# replacement jaws for vice



## Mason m (Aug 7, 2011)

I have the rotary danvice and one of the jaws broke the other day does anyone know were to get replacement jaws?

thanks Mason M


----------



## HillCountryBasser (Aug 26, 2008)

Here is the website for Danica, who makes (or at least imports) the Danvise. It states that they no longer sell the replacement jaws....however, it does say that you may be able to get them from Orvis or Cabelas. I would check with Orvis first...probably a better chance from them....

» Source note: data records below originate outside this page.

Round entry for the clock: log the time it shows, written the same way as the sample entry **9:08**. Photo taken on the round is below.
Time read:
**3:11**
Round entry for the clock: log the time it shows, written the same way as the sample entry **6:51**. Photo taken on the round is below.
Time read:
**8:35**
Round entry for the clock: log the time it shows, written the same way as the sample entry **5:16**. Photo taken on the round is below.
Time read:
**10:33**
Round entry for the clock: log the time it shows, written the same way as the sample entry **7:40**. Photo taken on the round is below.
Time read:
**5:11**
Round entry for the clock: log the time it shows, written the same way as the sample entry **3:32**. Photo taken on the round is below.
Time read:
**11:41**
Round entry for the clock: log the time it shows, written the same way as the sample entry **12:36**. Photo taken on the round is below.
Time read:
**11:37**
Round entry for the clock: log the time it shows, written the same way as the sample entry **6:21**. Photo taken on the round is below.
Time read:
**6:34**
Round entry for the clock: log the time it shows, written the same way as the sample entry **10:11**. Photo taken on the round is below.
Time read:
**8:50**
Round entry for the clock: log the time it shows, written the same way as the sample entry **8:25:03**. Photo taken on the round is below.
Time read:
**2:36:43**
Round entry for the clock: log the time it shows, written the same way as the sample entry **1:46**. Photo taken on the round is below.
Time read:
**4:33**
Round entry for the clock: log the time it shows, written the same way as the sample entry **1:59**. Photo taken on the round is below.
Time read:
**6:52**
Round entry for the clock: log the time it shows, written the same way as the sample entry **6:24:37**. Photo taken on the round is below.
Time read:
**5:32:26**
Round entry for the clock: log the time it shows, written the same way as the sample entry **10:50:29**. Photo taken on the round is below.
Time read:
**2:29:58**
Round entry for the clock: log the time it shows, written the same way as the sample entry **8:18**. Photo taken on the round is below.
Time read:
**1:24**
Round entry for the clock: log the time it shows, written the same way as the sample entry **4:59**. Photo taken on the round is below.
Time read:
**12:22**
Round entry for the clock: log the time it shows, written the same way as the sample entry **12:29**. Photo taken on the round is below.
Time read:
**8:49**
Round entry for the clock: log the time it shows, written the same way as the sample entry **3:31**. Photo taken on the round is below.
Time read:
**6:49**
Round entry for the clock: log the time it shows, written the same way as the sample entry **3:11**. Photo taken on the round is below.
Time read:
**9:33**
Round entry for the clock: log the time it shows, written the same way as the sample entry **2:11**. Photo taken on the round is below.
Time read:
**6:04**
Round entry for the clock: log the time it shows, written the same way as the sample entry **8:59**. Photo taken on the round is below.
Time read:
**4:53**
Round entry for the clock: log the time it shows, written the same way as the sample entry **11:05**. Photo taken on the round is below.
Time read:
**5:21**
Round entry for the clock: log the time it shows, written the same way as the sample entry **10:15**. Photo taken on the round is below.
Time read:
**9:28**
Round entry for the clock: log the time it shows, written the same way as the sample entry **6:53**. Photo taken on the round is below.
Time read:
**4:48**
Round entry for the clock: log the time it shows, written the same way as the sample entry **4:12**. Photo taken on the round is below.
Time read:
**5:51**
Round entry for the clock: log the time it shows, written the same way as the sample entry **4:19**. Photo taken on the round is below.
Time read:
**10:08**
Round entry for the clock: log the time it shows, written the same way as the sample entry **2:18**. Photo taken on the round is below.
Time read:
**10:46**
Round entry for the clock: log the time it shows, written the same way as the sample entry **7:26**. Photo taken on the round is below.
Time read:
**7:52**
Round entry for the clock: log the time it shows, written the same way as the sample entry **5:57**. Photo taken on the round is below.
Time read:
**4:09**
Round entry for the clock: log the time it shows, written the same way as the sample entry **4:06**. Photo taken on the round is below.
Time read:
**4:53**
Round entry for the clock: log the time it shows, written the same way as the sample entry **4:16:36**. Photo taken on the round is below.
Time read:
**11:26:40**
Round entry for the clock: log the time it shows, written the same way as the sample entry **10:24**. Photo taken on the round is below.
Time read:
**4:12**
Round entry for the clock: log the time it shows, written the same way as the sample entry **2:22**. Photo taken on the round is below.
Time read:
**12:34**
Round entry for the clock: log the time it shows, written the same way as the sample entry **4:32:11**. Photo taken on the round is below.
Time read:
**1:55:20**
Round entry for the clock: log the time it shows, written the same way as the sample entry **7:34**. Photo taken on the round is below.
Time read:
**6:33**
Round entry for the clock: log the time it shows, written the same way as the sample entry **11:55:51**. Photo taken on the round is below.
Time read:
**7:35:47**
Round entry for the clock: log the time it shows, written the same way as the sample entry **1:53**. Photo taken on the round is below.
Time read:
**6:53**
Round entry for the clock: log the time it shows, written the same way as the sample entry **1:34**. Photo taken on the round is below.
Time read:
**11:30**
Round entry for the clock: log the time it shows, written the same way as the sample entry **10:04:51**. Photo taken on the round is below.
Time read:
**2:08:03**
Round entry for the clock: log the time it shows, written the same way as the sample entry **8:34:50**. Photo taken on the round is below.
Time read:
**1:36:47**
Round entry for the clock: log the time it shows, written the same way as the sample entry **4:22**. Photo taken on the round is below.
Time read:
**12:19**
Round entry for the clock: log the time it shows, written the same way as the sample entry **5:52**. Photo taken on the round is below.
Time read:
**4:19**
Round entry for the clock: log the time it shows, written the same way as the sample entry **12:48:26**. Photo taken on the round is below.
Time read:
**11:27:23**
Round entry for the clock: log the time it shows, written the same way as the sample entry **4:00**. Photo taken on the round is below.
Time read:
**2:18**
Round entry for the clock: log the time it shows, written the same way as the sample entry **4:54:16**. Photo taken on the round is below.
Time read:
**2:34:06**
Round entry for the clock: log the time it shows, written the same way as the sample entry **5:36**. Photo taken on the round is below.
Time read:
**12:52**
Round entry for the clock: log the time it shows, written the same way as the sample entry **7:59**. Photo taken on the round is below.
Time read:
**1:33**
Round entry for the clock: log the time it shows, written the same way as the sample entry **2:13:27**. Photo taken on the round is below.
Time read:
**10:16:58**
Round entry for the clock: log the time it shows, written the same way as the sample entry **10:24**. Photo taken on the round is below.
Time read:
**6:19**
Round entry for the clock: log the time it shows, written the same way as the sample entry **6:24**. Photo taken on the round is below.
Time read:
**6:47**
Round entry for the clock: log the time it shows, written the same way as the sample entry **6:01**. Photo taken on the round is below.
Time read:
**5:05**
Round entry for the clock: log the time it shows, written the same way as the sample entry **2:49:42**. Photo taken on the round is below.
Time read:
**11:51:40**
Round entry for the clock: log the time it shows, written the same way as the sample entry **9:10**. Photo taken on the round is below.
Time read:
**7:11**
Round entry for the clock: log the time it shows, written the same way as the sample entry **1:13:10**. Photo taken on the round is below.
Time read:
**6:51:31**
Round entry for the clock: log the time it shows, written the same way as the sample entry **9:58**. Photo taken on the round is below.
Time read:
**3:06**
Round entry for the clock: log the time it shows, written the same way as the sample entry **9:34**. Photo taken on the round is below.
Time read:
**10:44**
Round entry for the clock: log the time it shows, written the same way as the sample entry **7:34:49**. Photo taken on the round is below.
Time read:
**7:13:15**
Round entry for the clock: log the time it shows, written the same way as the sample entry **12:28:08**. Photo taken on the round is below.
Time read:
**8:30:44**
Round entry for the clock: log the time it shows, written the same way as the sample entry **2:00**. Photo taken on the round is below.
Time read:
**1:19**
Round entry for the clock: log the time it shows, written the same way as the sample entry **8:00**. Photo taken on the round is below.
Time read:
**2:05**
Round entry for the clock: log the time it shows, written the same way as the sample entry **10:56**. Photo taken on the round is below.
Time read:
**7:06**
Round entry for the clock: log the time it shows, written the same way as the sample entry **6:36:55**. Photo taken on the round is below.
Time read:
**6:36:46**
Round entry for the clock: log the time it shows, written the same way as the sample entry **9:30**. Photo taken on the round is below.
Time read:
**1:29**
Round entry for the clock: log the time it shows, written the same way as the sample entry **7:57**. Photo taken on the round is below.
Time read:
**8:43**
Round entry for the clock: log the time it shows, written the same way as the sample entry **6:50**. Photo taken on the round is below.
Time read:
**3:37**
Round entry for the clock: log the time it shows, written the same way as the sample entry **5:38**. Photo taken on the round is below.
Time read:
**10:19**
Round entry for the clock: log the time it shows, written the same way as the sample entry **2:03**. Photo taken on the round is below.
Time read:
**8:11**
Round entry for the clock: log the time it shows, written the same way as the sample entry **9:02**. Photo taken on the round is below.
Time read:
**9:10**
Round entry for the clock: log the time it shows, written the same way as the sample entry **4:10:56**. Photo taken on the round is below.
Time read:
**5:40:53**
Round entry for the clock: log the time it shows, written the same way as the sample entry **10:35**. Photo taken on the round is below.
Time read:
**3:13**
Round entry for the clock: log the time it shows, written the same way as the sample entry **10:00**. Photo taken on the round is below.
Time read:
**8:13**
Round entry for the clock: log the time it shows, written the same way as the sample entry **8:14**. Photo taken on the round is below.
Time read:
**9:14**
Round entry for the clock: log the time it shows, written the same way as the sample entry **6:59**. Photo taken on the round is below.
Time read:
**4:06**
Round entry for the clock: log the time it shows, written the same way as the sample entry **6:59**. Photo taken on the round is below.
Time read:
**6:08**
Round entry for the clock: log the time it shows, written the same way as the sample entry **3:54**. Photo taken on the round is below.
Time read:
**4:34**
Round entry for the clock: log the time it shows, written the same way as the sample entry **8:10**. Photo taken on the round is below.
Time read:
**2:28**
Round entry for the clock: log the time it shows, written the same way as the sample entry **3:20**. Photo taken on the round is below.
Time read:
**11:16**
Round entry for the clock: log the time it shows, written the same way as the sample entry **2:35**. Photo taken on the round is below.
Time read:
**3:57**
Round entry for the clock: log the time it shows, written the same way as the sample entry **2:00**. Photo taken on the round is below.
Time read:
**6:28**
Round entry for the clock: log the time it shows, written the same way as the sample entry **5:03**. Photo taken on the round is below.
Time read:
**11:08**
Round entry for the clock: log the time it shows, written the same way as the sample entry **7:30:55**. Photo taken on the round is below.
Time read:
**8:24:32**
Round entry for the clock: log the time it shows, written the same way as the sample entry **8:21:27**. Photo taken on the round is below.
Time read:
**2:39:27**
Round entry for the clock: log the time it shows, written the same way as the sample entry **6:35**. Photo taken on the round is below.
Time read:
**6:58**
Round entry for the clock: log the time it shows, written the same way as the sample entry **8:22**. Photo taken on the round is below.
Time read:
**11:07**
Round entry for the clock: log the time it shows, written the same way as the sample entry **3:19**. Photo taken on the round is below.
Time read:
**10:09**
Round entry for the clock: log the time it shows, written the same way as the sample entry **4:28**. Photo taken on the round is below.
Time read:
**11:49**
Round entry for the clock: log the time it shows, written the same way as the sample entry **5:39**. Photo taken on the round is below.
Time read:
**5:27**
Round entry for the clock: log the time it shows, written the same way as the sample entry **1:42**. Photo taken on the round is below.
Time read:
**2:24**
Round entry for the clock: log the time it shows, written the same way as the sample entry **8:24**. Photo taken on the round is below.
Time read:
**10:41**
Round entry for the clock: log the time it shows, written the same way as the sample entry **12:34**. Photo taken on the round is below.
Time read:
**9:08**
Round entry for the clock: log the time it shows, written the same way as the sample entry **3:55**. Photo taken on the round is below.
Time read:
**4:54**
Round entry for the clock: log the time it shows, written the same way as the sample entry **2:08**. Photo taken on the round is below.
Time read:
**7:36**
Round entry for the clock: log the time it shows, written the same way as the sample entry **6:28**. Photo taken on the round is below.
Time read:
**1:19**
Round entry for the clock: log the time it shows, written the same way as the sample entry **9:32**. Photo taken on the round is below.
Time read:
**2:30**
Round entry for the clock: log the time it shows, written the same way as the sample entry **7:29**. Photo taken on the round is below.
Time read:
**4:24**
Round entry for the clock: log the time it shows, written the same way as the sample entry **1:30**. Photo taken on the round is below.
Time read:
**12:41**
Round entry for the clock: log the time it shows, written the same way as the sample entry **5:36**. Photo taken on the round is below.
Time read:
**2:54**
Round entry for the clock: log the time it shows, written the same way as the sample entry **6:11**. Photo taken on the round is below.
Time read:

http://www.eflytyer.com/tools/danica_vises.html

I almost went with the Danvise, but ended up getting a steal on the Griffin Odyssey Spider vise from the Cabelas' Bargain Cave...was only $20. It was only missing the front jaw screw, which Griffin gladly overnighted to me for free!


----------



## Mason m (Aug 7, 2011)

HillCountryBasser said:


> Here is the website for Danica, who makes (or at least imports) the Danvise. It states that they no longer sell the replacement jaws....however, it does say that you may be able to get them from Orvis or Cabelas. I would check with Orvis first...probably a better chance from them....
> 
> http://www.eflytyer.com/tools/danica_vises.html
> 
> I almost went with the Danvise, but ended up getting a steal on the Griffin Odyssey Spider vise from the Cabelas' Bargain Cave...was only $20. It was only missing the front jaw screw, which Griffin gladly overnighted to me for free!


 thanks I had already called orvis in Rockport and he's going too order me some.

Mason M


----------